Le métier de jimador a traditionnellement été transmis de génération en génération, mais parce qu’ils font le même travail en période d’essor pour un salaire à peu près identique à celui de la période d’effondrement, il n’y a aucune incitation financière pour les générations futures à continuer dans l’entreprise familiale.

« Nous ne générons aucune incitation pour les nouvelles générations de jimadores », dit Suro. « Nous devons, en tant qu’industrie, créer des incitations économiques pour qu’ils restent dans l’industrie. Nous faisons un très mauvais travail pour créer ces incitations. »

Alors, bien que cette « crise de l’agave » actuelle ne soit en réalité qu’une partie d’un cycle normal, elle pourrait devenir une catastrophe à l’avenir si nous ne faisons pas attention à la santé et à la durabilité des agaves, et si nous n’incitons pas correctement les personnes qui les soignent et les cultivent. Mais pour l’instant, profitez de votre tequila. De nombreuses années, un travail acharné et une passion pour ce spiritueux y ont été consacrés.

Comment vous pouvez aider

En tant que consommateur, vous pouvez aider simplement en étant conscient du paysage actuel, et en récompensant les marques qui font quelque chose pour améliorer la situation.

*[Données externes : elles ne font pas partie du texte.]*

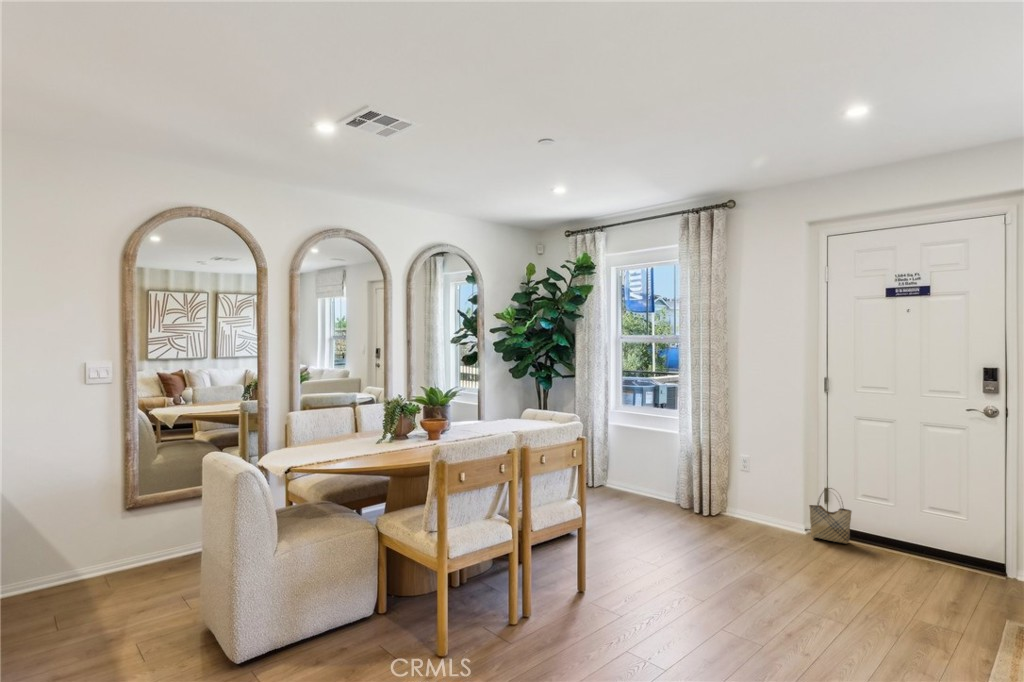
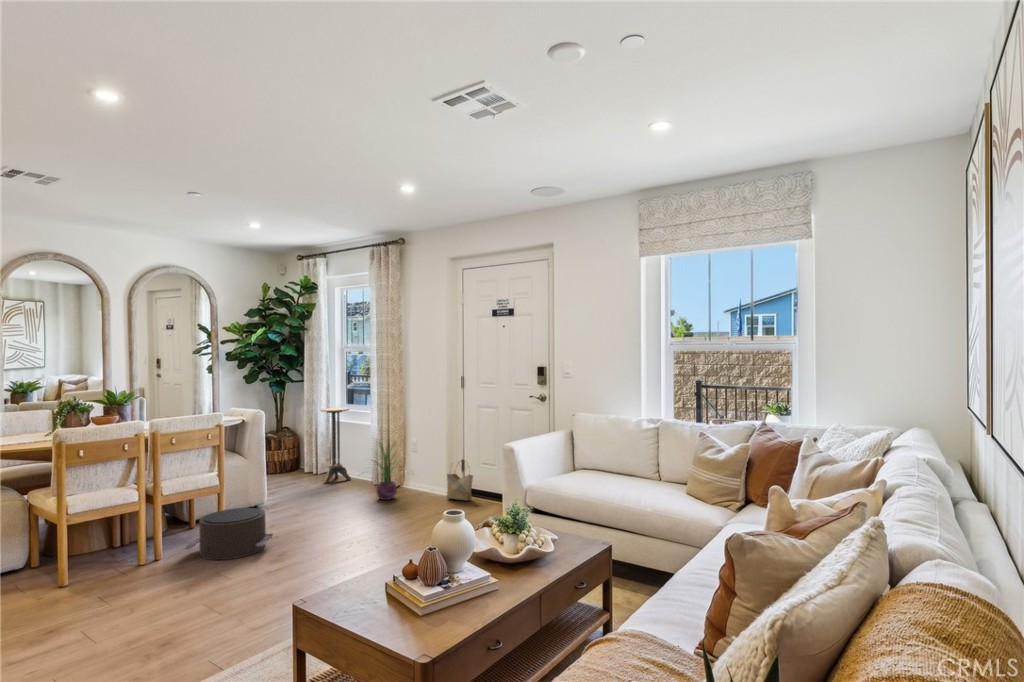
side table: none [607,410,643,500] -> present [320,408,351,483]
decorative plant: none [683,458,768,533] -> present [375,443,399,500]
pouf: none [566,550,672,631] -> present [185,508,273,560]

Voici quelques façons de faire partie de la solution :

Vérifiez les processus de production d’une marque avant d’acheter. L’application et le site web Tequila Matchmaker peuvent vous indiquer comment une tequila a été fabriquée. Nous savons tous que chaque processus de production a une influence sur les arômes et les saveurs du produit final, mais ils ont également une influence sur l’industrie dans son ensemble.

Cessez d’acheter de la tequila bon marché. Avec un agave à 22 pesos/kilo, si une bouteille de 1 litre de tequila 100% agave est inférieure à 27 $, méfiez-vous. À moins que le producteur ne possède ses propres champs d’agave et ne puisse produire de la tequila à un coût inférieur, il y a de fortes chances que quelqu’un se fasse arnaquer. Il pourrait s’agir de l’agriculteur, du propriétaire de la marque, ou même de vous.

Il y a 9 USD d’agave dans la seule bouteille. Ajoutez le coût des bouteilles, des bouchons, des étiquettes, des boîtes, et il en coûte environ 12,16 $ juste pour couvrir les dépenses à la distillerie. Ajoutez 15 $ de plus pour le transport, les frais d’importation, les frais de distribution et la majoration du prix de détail et vous obtenez 27 $/bouteille pour que le propriétaire de la marque atteigne le seuil de rentabilité s’il achète son agave sur le marché libre.

Bien sûr, les marques qui utilisent des diffuseurs peuvent fabriquer de la tequila à un coût beaucoup plus bas, qu’elles aient leurs propres champs ou non, car c’est un processus efficace qui peut utiliser moins d’agaves, et des agaves plus jeunes. C’est à vous de décider si avoir de la tequila bon marché vaut la peine de soutenir la tendance aux diffuseurs – pour nous, ce n’est pas le cas.

Passez le mot. Vous obtenez ce pour quoi vous payez. Informez d’autres personnes sur cette question, et encouragez-les à soutenir les marques qui font quelque chose pour aider à résoudre les problèmes de durabilité décrits dans cette histoire. Si vous êtes barman, vous êtes en première ligne en tant qu’éducateur. Commencez par retirer les marques méga bon marché de votre puits, et de votre bar.